Over the past 3 or 4 years, there have been some major deals that moved the NBA pot and made things a bit more exciting. But that was only a few. Shaq Heat went in, Iverson went to the Nuggets and Garnett went to Celtics. Not just in Miami, Denver, and Boston, but in their pocketbook they got a huge boost, as incoming stars attracted more fans to the arenas. So, if there are so many ups and downs, why not occur more often? The answer? The NBA has a ridiculous trade policy.
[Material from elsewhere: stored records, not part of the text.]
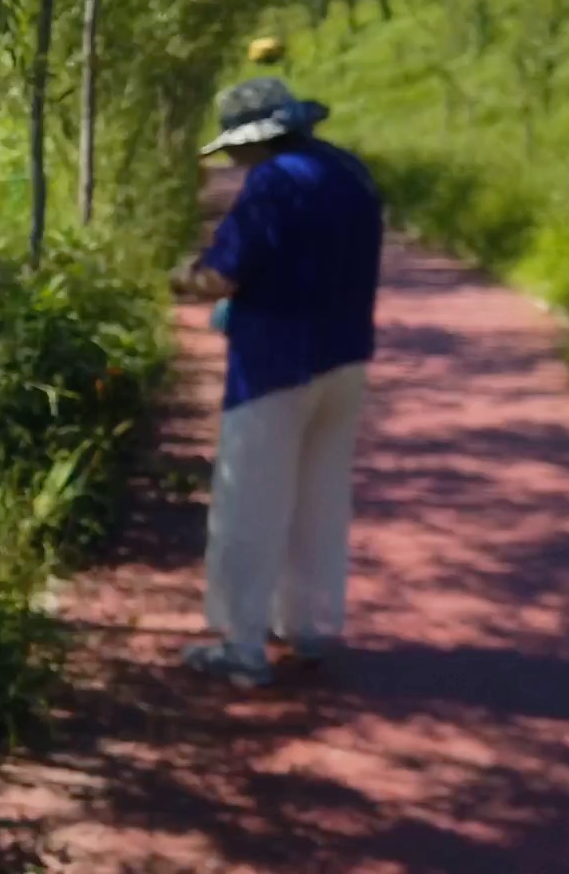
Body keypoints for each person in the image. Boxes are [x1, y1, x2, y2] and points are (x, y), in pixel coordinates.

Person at [169, 77, 384, 688]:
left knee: (251, 503)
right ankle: (308, 624)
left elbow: (223, 277)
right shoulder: (348, 172)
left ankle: (243, 646)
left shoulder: (273, 183)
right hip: (344, 358)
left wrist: (184, 279)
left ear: (257, 139)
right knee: (319, 497)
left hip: (273, 366)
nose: (234, 160)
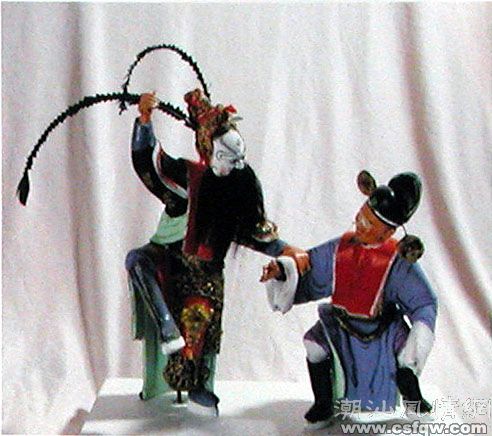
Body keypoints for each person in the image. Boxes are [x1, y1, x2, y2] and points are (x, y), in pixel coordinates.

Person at [126, 89, 309, 413]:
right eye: (228, 158)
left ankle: (197, 385)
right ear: (207, 150)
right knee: (137, 260)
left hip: (205, 271)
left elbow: (254, 233)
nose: (237, 165)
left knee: (199, 324)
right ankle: (167, 329)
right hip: (166, 256)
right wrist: (144, 120)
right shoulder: (188, 178)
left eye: (239, 158)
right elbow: (151, 165)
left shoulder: (240, 185)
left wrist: (288, 250)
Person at [261, 170, 437, 429]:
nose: (359, 223)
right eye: (361, 216)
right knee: (314, 346)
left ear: (387, 232)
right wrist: (282, 269)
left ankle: (414, 402)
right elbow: (309, 267)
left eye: (369, 223)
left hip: (384, 329)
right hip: (341, 325)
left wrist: (420, 331)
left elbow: (423, 301)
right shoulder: (340, 247)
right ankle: (323, 404)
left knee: (405, 359)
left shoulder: (397, 261)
Unlike other sports, where the team can simply select the contract of the opposing team players, the NBA's commercial policy makes things a bit harder. For example, when Iverson went to the Nuggets, he went there beside Ivan McFarlin. In return, the 76s have been awarded Andre Miller, Joe Smith and 2 future fencers. Do you think the Nuggets necessarily interested Ivan McFarlin at the beginning of trade talks? No way! So why was he in it? Because NBA's trade policy is to pay for traders. That's why Kevin Garnett has switched to six Celtics players – Ryan Gomes, Gerald Green, Al Jefferson, Theo Ratliff, Sebastia Telfair and a 2009 Pick Pick. It was Boston's half. Now that LA Lakers tries to trade with Kobe Bryant, a player whose salary is the same as the GDP of many small countries will be disappointed. The Lakers wanted to replace the Bulls, but both teams have to agree whether the players in the talents and salaries are equivalent, is a very difficult process. I bet that if Bulls have the chance to pay Kobe straight cash, they will be on a heartbeat. However, they do not know. So at least until now Kobe Laker remains.
In my opinion, the NBA needs to change its rules. Appropriate payments are just ridiculous. If a team or player wants to trade, they must do as little as possible. However, this is not the case yet. Consequently, NBA fans will see less and less discouraging superstars in the future if things do not change.